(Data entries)
★ ★ ★ ★

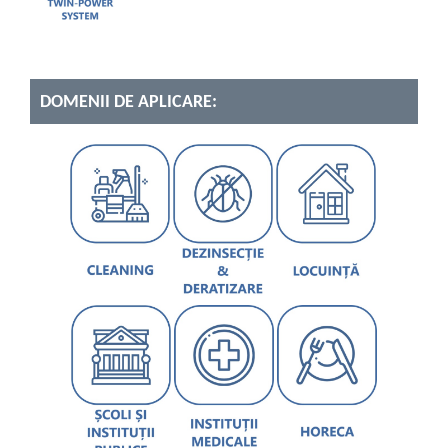
DOMENII DE APLICARE:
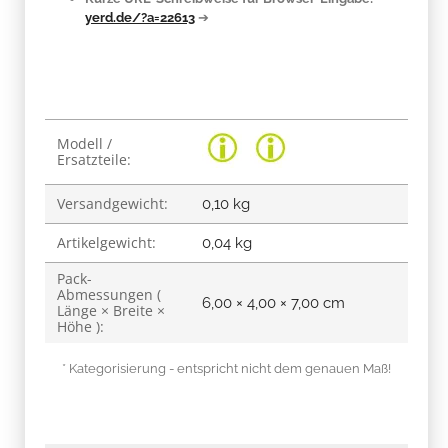
yerd.de/?a=22613
➔
Produkteigenschaft
Wert
Modell /
Ersatzteile:
Versandgewicht:
0,10 kg
Artikelgewicht:
0,04
kg
Pack-
Abmessungen (
6,00 × 4,00 × 7,00 cm
Länge × Breite ×
Höhe ):
* Kategorisierung - entspricht nicht dem genauen Maß!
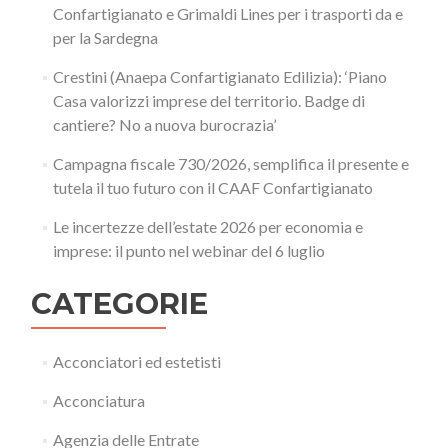
Confartigianato e Grimaldi Lines per i trasporti da e
per la Sardegna
Crestini (Anaepa Confartigianato Edilizia): ‘Piano
Casa valorizzi imprese del territorio. Badge di
cantiere? No a nuova burocrazia’
Campagna fiscale 730/2026, semplifica il presente e
tutela il tuo futuro con il CAAF Confartigianato
Le incertezze dell’estate 2026 per economia e
imprese: il punto nel webinar del 6 luglio
CATEGORIE
Acconciatori ed estetisti
Acconciatura
Agenzia delle Entrate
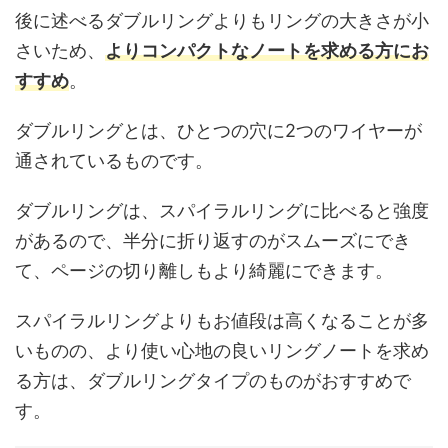
後に述べるダブルリングよりもリングの大きさが小
さいため、
よりコンパクトなノートを求める方にお
すすめ
。
ダブルリングとは、ひとつの穴に2つのワイヤーが
通されているものです。
ダブルリングは、スパイラルリングに比べると強度
があるので、半分に折り返すのがスムーズにでき
て、ページの切り離しもより綺麗にできます。
スパイラルリングよりもお値段は高くなることが多
いものの、より使い心地の良いリングノートを求め
る方は、ダブルリングタイプのものがおすすめで
す。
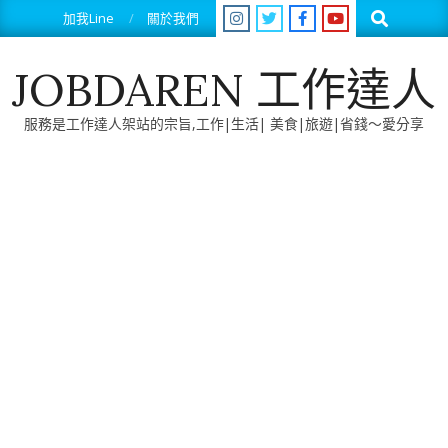
Skip
Search
加我Line
關於我們
to
content
JOBDAREN 工作達人
服務是工作達人架站的宗旨,工作|生活| 美食|旅遊|省錢～愛分享
Primary
Navigation
Menu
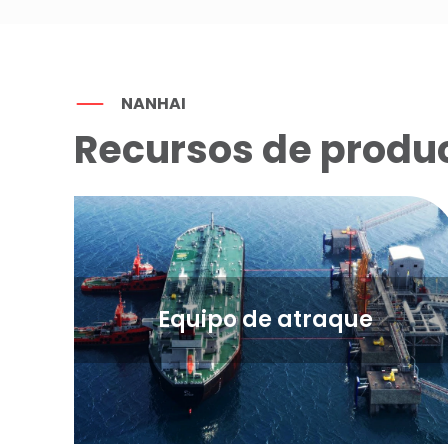
NANHAI
Recursos de produ
Equipo de atraque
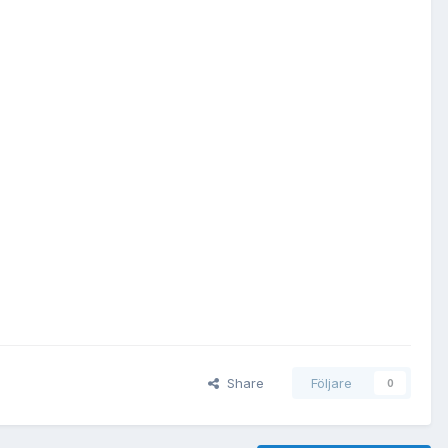
Share
Följare
0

★ ★ ★ ★

- Problem requirements:
In these records, tally the lines that contain the string "Confartigianato", and give only the result.

- Worked solution:
3